Bombings in Southern Thailand on Saturday killed thirteen people and wounded over 300 in the cities of Yala and Hat Yai. The series of explosions targeted civilians in popular shopping districts, a McDonalds restaurant, and a tourist hotel.

These bombings follow close on the heels of February’s much less destructive but widely reported Bangkok bombings, which were likely orchestrated by Iranian nationals.

Thailand’s security apparatus is focusing on a Muslim separatist movement in south Thailand as a potentially responsible in this weekends attack.  According to the Bangkok Post, a suspect has been tenuously identified in Saturday’s bombings in Yala and Hat Yai.  No arrests have been made as of this writing, and yet more car bombings are feared to be in the works in the busy tourist town of Hat Yai, which will host the popular Songkran water festival in only a few days.

Thailand’s Muslim separatists are relatively little-known on the world stage. They operate in the nation’s Southernmost provinces near the Malaysian border and have been actively angling for independence from Buddhist Northern Thailand since the region’s annexation in 1902, promoting violence that has killed over 5000 since a 2004 escalation in insurgent action. Although Thailand is assumed to be an overwhelmingly Theravada Buddhist nation, things in this Southeast Asian nation aren’t nearly as religiously homogenous as they may seem.

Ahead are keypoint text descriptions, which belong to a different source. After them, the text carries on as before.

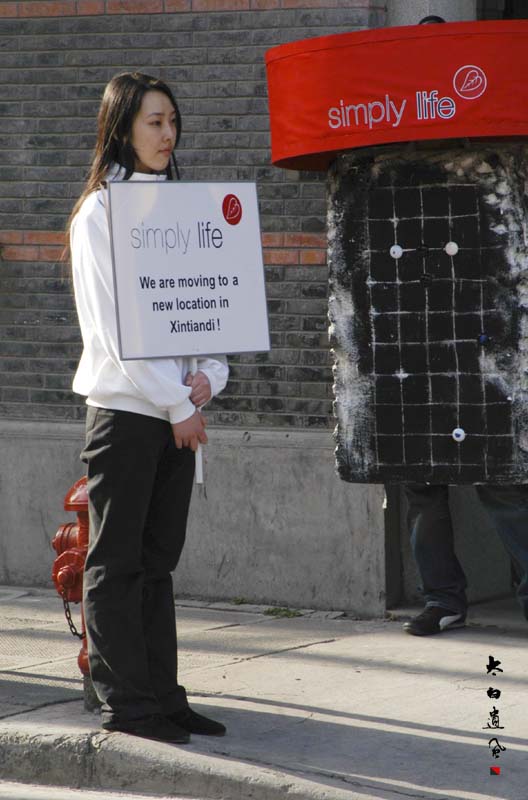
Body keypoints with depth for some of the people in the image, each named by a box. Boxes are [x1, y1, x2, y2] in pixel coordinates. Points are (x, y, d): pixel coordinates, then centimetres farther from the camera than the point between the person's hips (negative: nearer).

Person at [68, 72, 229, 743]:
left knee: (158, 560, 9)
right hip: (124, 409, -6)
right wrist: (178, 404, -13)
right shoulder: (98, 214, -6)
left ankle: (163, 697, 13)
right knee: (118, 562, -1)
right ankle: (124, 704, 2)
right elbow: (114, 329, -12)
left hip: (177, 412, 6)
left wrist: (208, 376, -6)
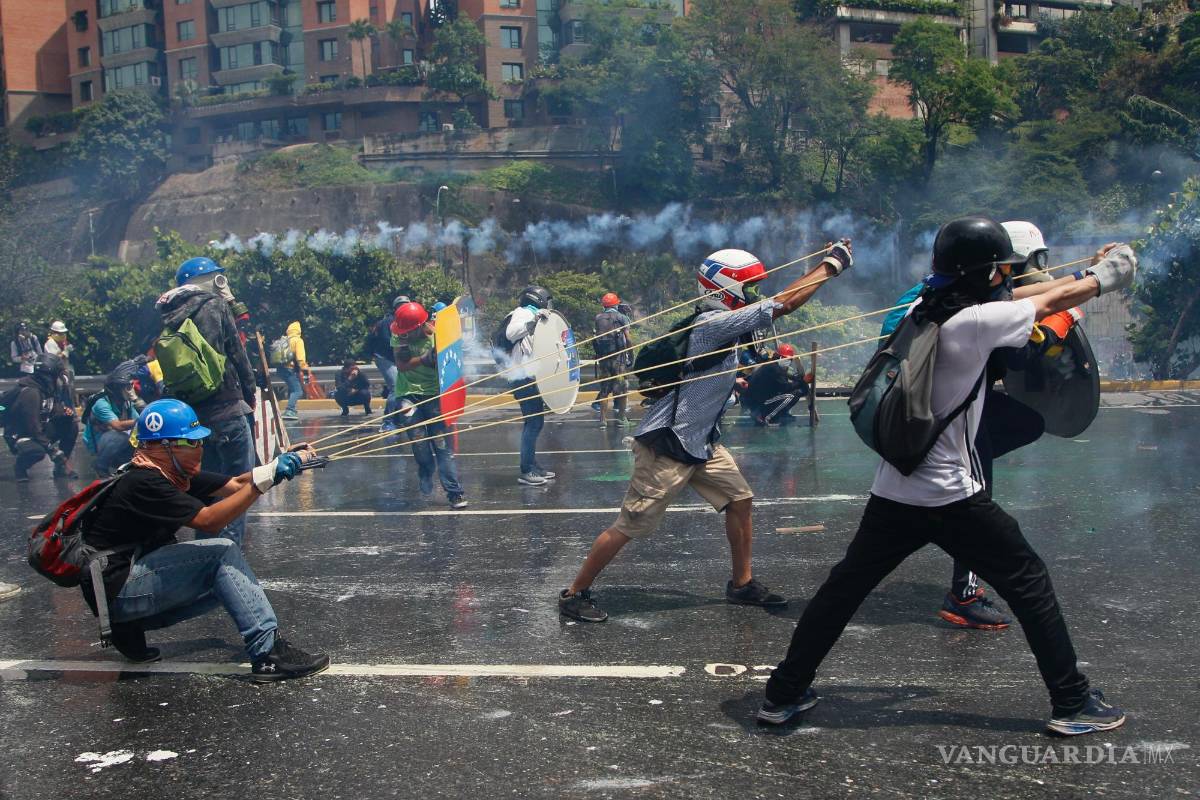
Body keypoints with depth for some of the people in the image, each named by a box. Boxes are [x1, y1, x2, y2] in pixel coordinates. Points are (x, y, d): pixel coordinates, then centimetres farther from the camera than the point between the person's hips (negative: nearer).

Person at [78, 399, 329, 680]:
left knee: (230, 579, 8)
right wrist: (262, 481, -30)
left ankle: (131, 628, 9)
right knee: (223, 553, -18)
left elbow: (234, 485, 4)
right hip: (117, 591, -10)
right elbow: (208, 520, -27)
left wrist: (281, 465, -11)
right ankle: (268, 654, -23)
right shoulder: (144, 483, -21)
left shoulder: (175, 475, 7)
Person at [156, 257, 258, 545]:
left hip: (193, 412, 7)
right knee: (238, 478, -1)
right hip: (226, 408, -7)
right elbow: (236, 354, -5)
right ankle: (230, 541, -4)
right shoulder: (214, 306, -5)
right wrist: (250, 393, 7)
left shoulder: (172, 318, 14)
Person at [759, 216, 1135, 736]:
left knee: (844, 587, 13)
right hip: (952, 496, -6)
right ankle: (1072, 703, 18)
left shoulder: (919, 311, 6)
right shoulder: (976, 321, -14)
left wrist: (1084, 276, 25)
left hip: (893, 492, 6)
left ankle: (783, 694, 16)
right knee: (1028, 584, 10)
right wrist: (1102, 277, 21)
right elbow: (1054, 302, 1)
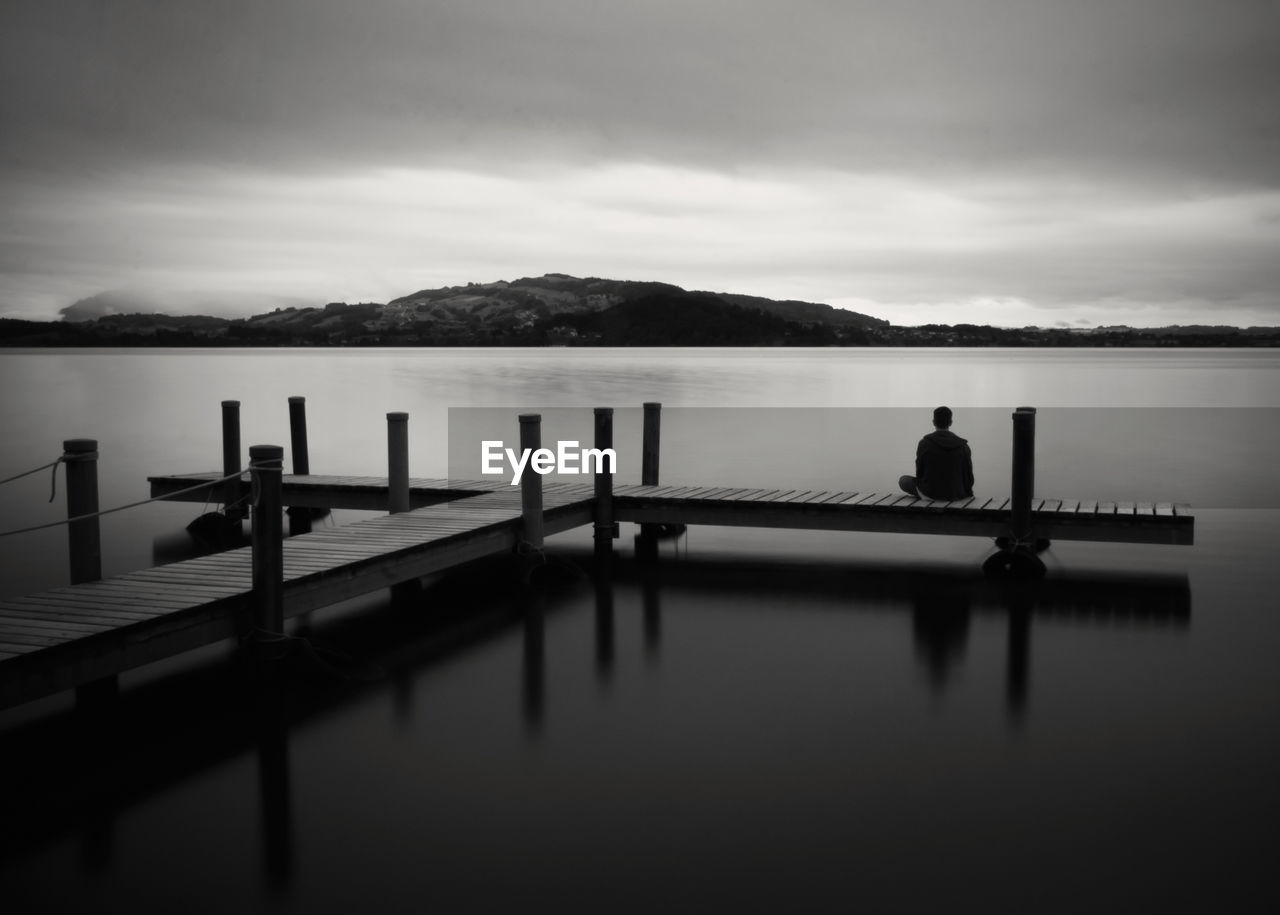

The Thai’s 1902 annexation of the at-the-time independent sultanate of Patani (which formerly encompassed Thailand’s current Southernmost provinces) brought a relatively large population of ethnically and culturally distinct Malay Muslims into the national fold, whether they liked it or not. 

Separatist feelings have simmered in the local population due to large cultural, ethnic, and religious rifts between the Malay Muslim minority and the Thai Buddhist majority. Muslim’s have complained of human rights abuses perpetuated by the Thai government, including disappearances and extrajudicial killings, poor socio-economic conditions with little opportunity for advancement, and ineffectual policies that have largely failed to help Malay Muslims assimilate.

The contentious reign of former Prime Minister Thaksin Shinawatra, beginning in 2001, didn’t help matters either: many believe that his aggressive response to the separatist movement only spurred Southern Muslims into yet more intense action, resulting in a January 2004 flareup in violence in the South that shows little sign of weakening. A state of emergency has existed in the region since 2005, giving police special special powers of arrest and detention. But these relatively sweeping police powers appear to have done little to curb the violence, while separatist attacks appear to only be increasing since the start of the year—and now appears to be targeting tourists.

The insurgents long-standing refusal to out themselves as specific groups or make particular demands has confounded the national government, forcing Thai national forces to strike out against a faceless and widespread adversary. Although new Thai leader Yingluck Shinawatra (the sister of Mr Thaksin) had been contemplating turning the three contentious Southern provinces into a special administrative region with a single governor, it’s safe to assume that after these latest attacks, such a lenient policy is off the table for now.

These latest attacks, which have blatantly targeted civilian foreigners, are also sparking even more concern about the future of Thailand’s lucrative tourism industry, which Ms Shinawatra recently announced could reach over $22 billion in revenue in the next five years. Although Thailand’s Southern Muslim separatists are both locally organized, focused much more on separatism than religious extremism, and are not known to have any deep connections with Islamic terrorist groups in other Muslim nations (beyond some educational exchanges) it’s unlikely that many tourists will know this— and the timing of these Southern attacks is truly horrid PR for Thailand’s active tourism lobby.

In the wake of 2010’s extremely destructive spring Red Shirt protests, 2011’s highly destructive flooding, February’s massively-reported Iranian-orchestrated bombings, and these latest March blasts, Thailand’s formerly solid reputation as a family-friendly and safe Southeast Asian destination may be eroding swiftly. If Thailand wants to keep the all-important tourist revenue coming—and, most importantly, improve the lot of its own citizens—this swiftly developing nation needs to address the problem of radical Muslim separatism quickly and with considerably greater tact than it has shown in the past.